Data |
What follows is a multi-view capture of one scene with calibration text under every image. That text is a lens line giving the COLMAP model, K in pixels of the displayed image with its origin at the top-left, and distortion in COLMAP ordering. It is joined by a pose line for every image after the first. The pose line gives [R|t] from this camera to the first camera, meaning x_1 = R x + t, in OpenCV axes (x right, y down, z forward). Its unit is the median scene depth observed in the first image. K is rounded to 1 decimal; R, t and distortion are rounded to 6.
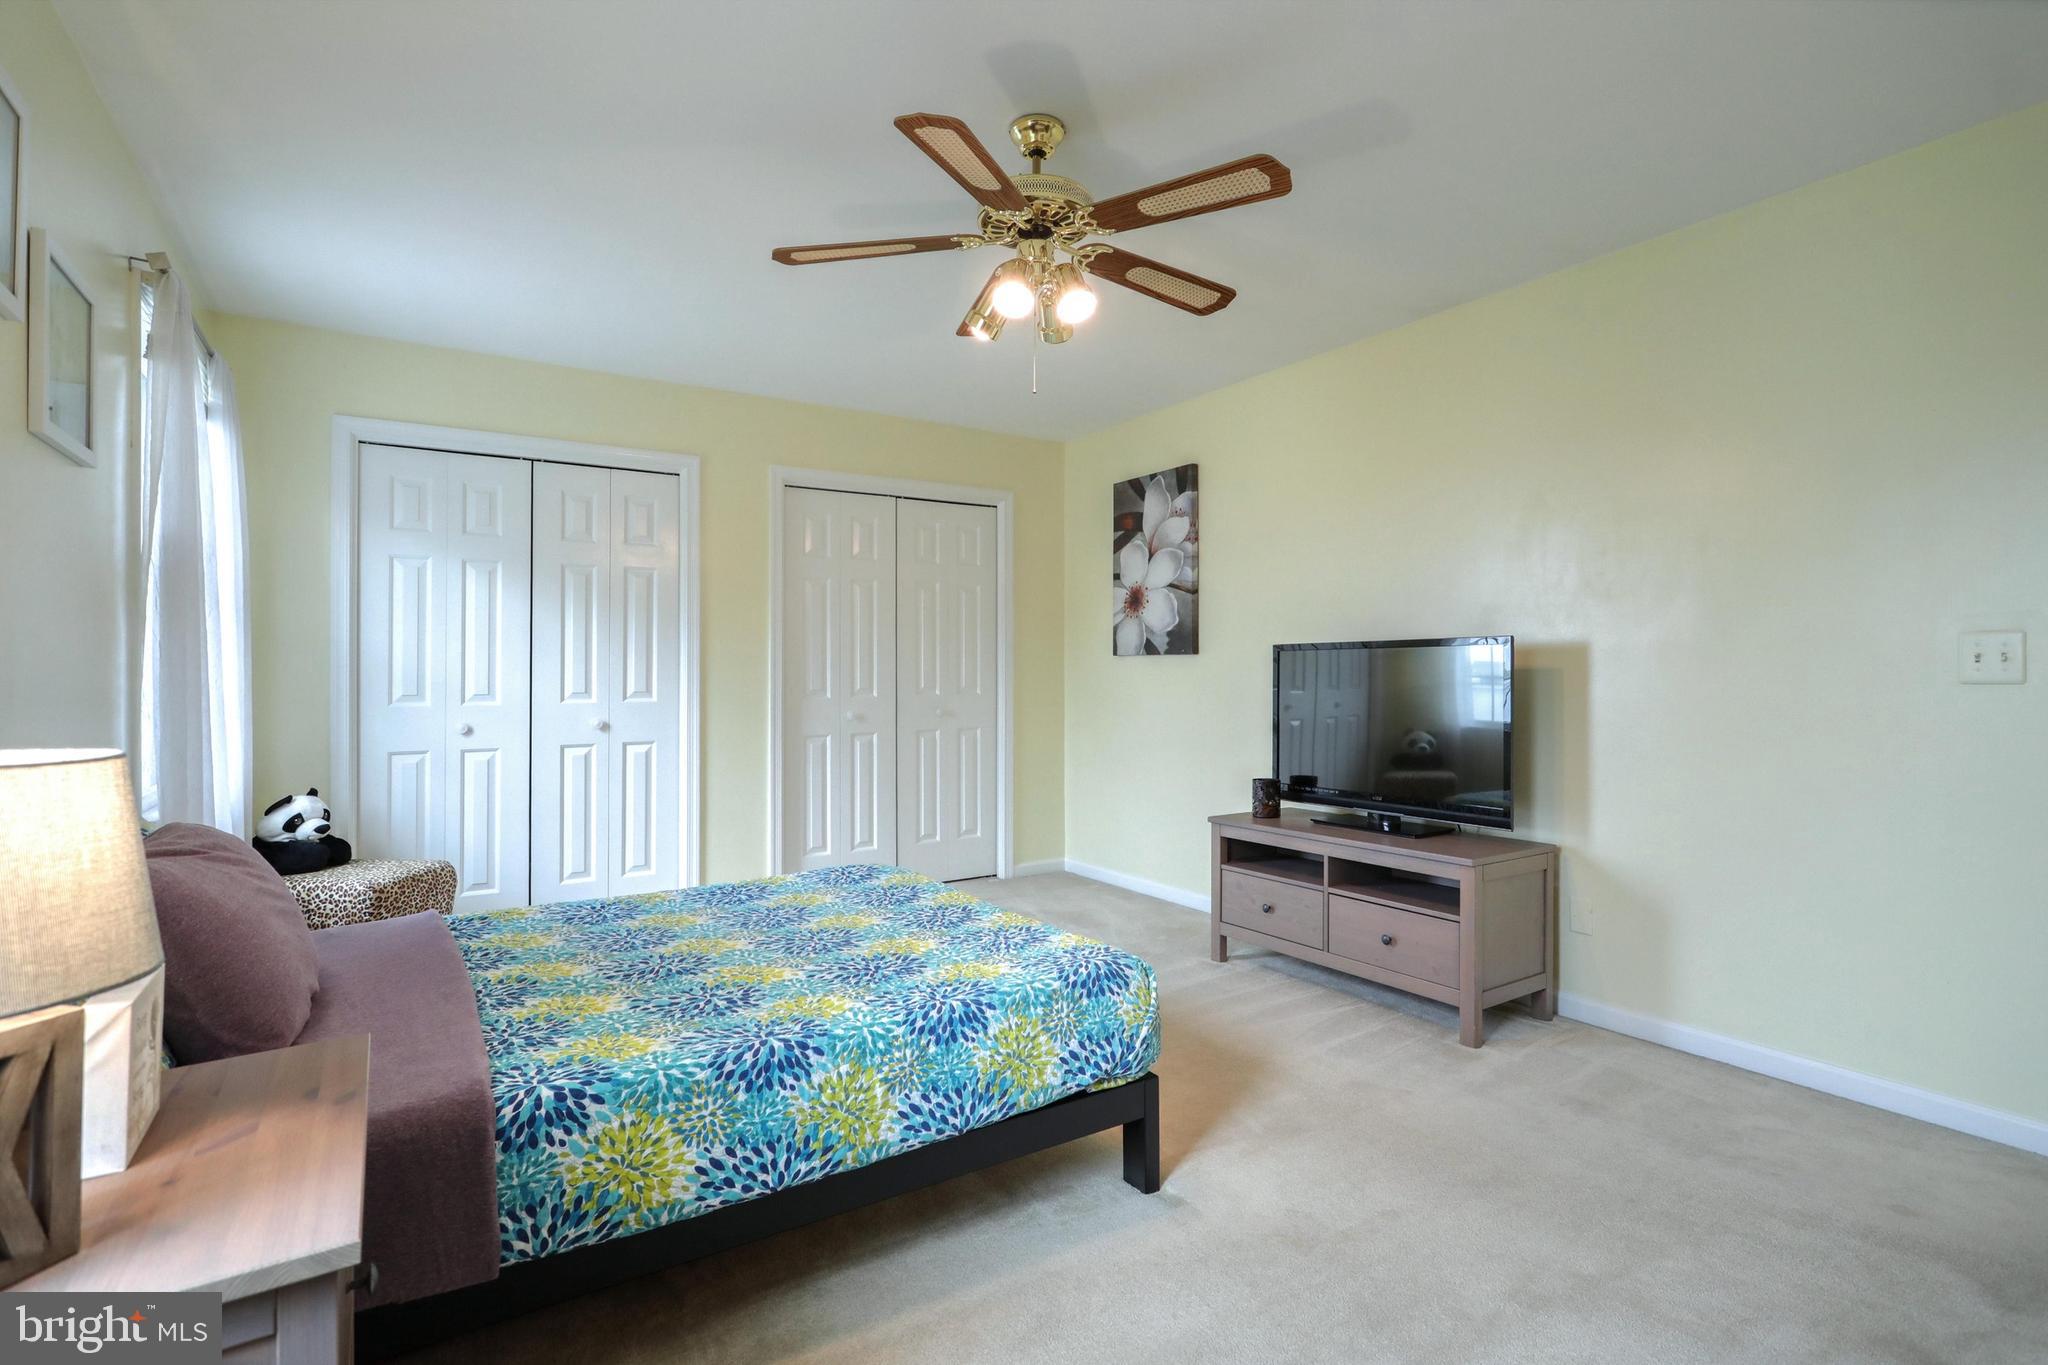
lens RADIAL K [[966.7, 0, 1036.4], [0, 966.7, 673.9], [0, 0, 1]] dist [-0.001061, 0.001586]
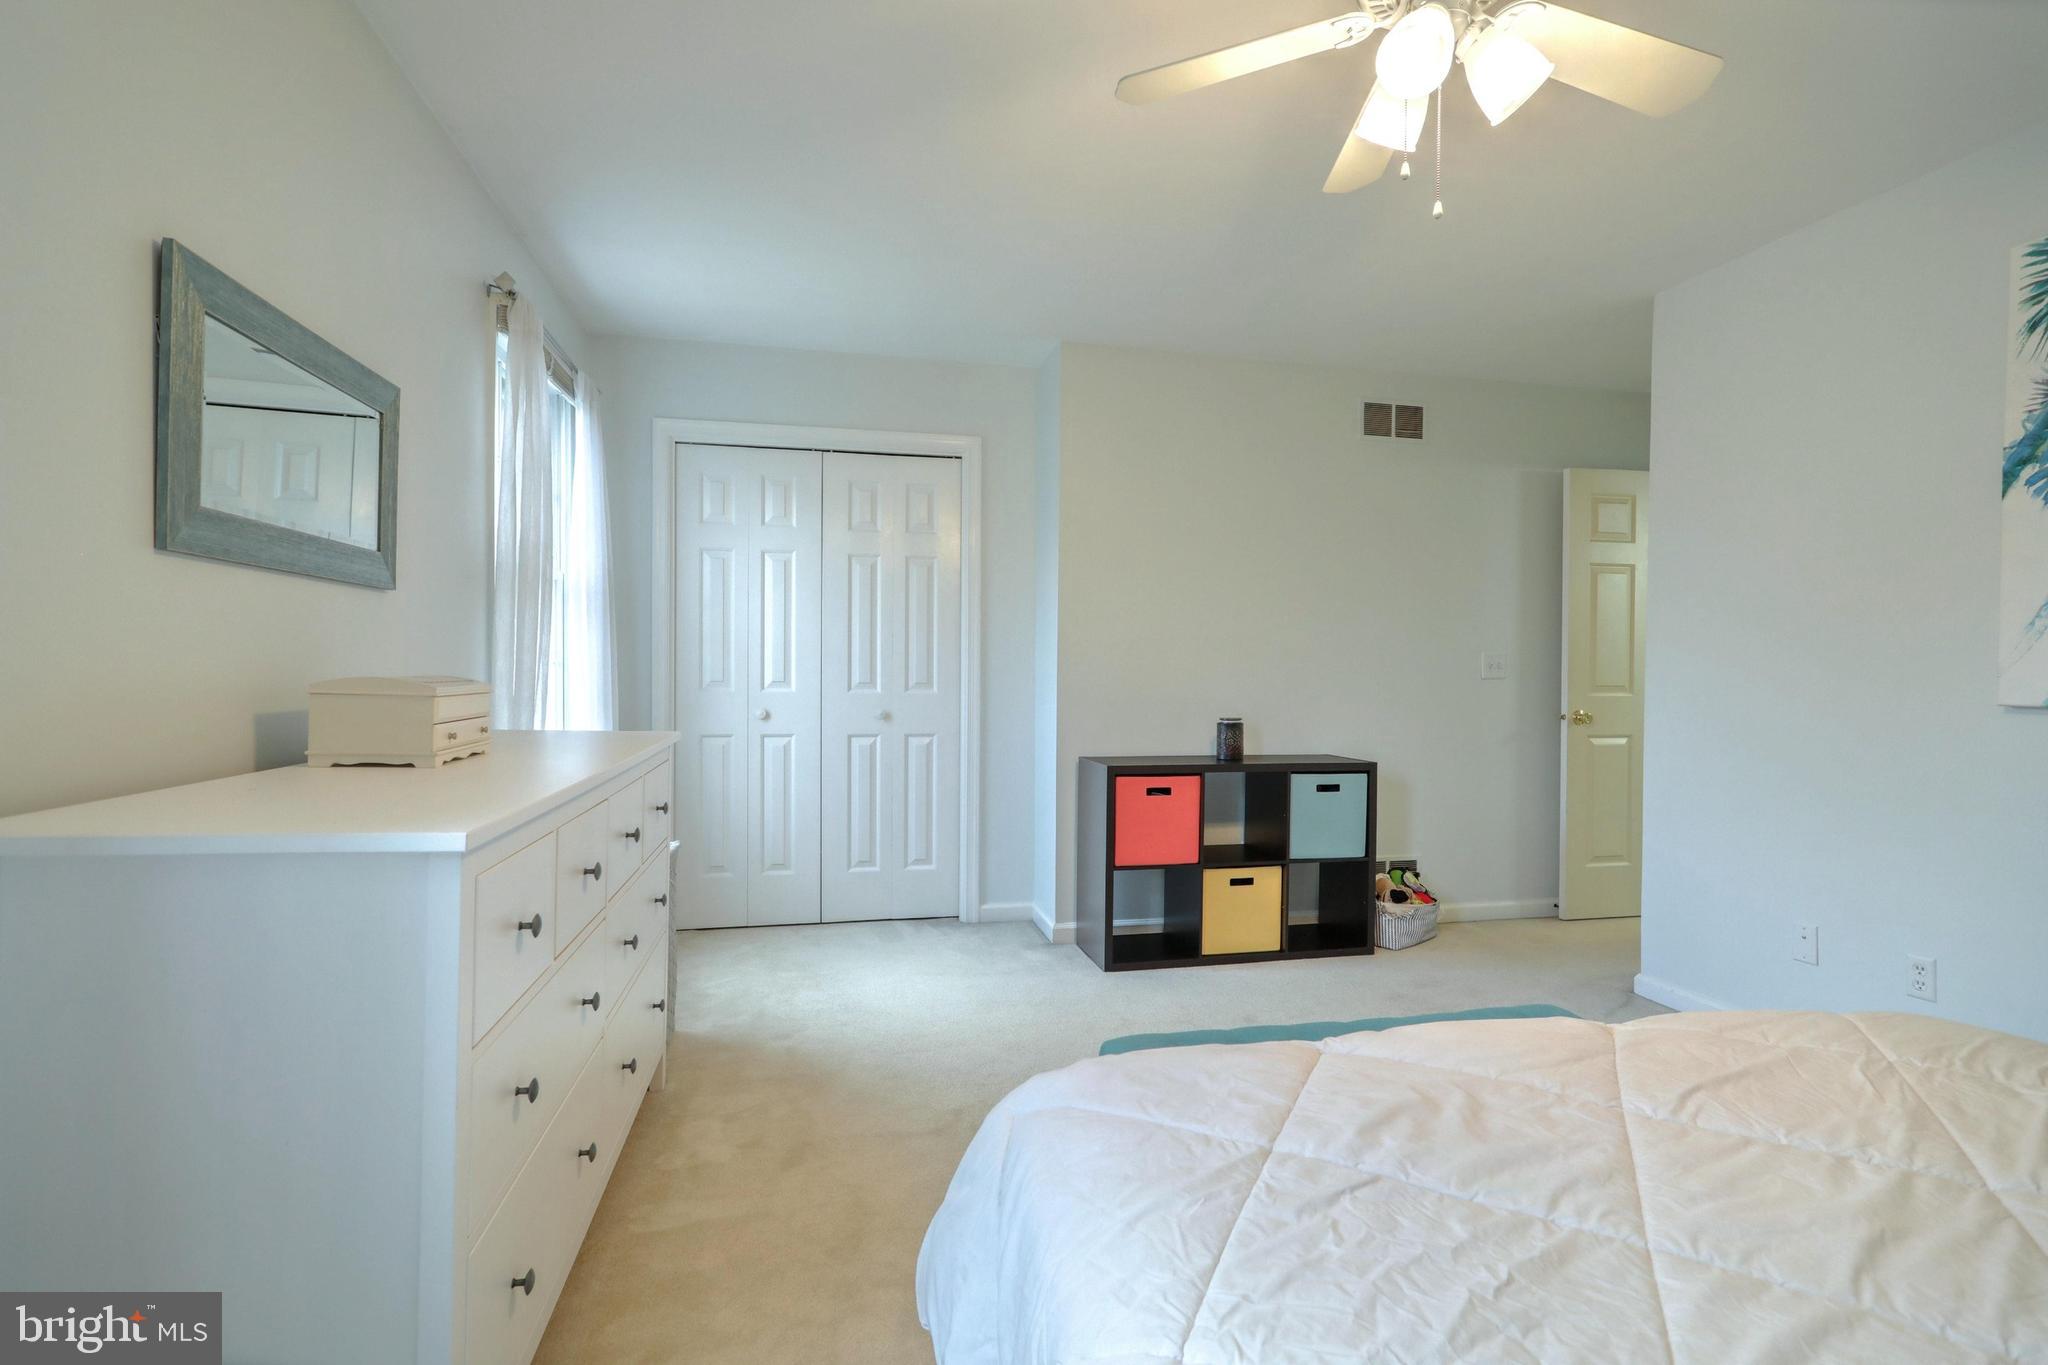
lens RADIAL K [[1052.3, 0, 1028.9], [0, 1052.3, 694.9], [0, 0, 1]] dist [0.000958, 0.000443]
pose [[0.933703, 0.025736, -0.357122, 0.079983], [-0.017006, 0.999475, 0.027565, -0.000342], [0.357644, -0.019664, 0.933651, 0.049468]]
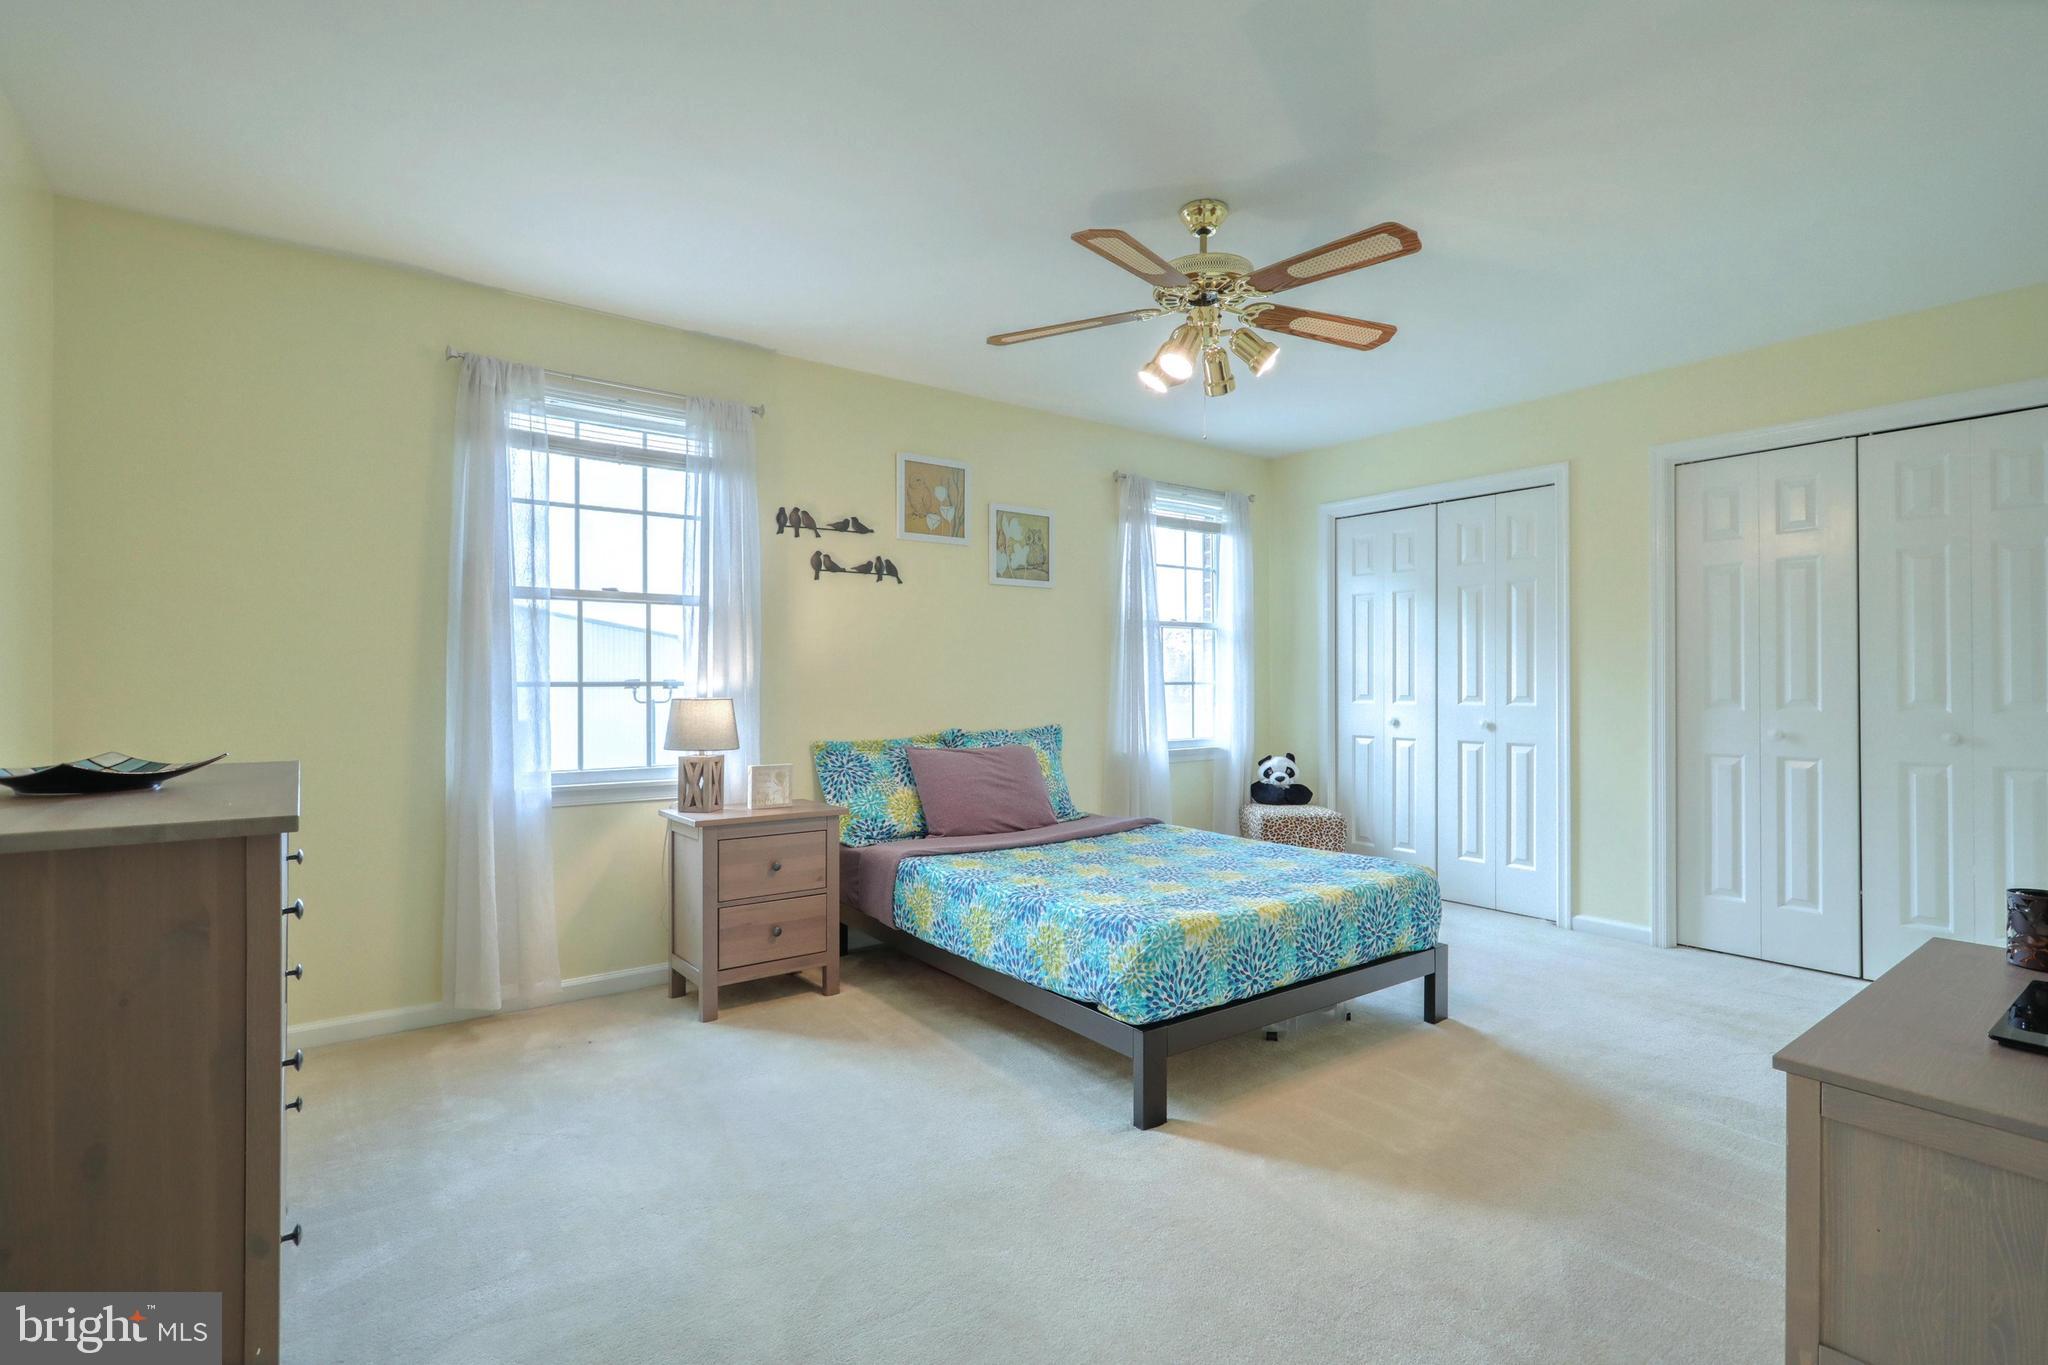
lens RADIAL K [[966.7, 0, 1036.4], [0, 966.7, 673.9], [0, 0, 1]] dist [-0.001061, 0.001586]
pose [[0.071079, -0.003867, -0.997463, 0.699969], [-0.000121, 0.999992, -0.003885, -0.002528], [0.997471, 0.000397, 0.071078, 0.438995]]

Work instructions | Give every entry again word for word; no images belong in the copy.

Task result |
What follows is a multi-view capture of one scene with calibration text under every image. That text is a lens line giving the COLMAP model, K in pixels of the displayed image with its origin at the top-left, and distortion in COLMAP ordering. It is joined by a pose line for every image after the first. The pose line gives [R|t] from this camera to the first camera, meaning x_1 = R x + t, in OpenCV axes (x right, y down, z forward). Its unit is the median scene depth observed in the first image. K is rounded to 1 decimal; R, t and distortion are rounded to 6.
lens RADIAL K [[966.7, 0, 1036.4], [0, 966.7, 673.9], [0, 0, 1]] dist [-0.001061, 0.001586]
lens RADIAL K [[1052.3, 0, 1028.9], [0, 1052.3, 694.9], [0, 0, 1]] dist [0.000958, 0.000443]
pose [[0.933703, 0.025736, -0.357122, 0.079983], [-0.017006, 0.999475, 0.027565, -0.000342], [0.357644, -0.019664, 0.933651, 0.049468]]
lens RADIAL K [[966.7, 0, 1036.4], [0, 966.7, 673.9], [0, 0, 1]] dist [-0.001061, 0.001586]
pose [[0.071079, -0.003867, -0.997463, 0.699969], [-0.000121, 0.999992, -0.003885, -0.002528], [0.997471, 0.000397, 0.071078, 0.438995]]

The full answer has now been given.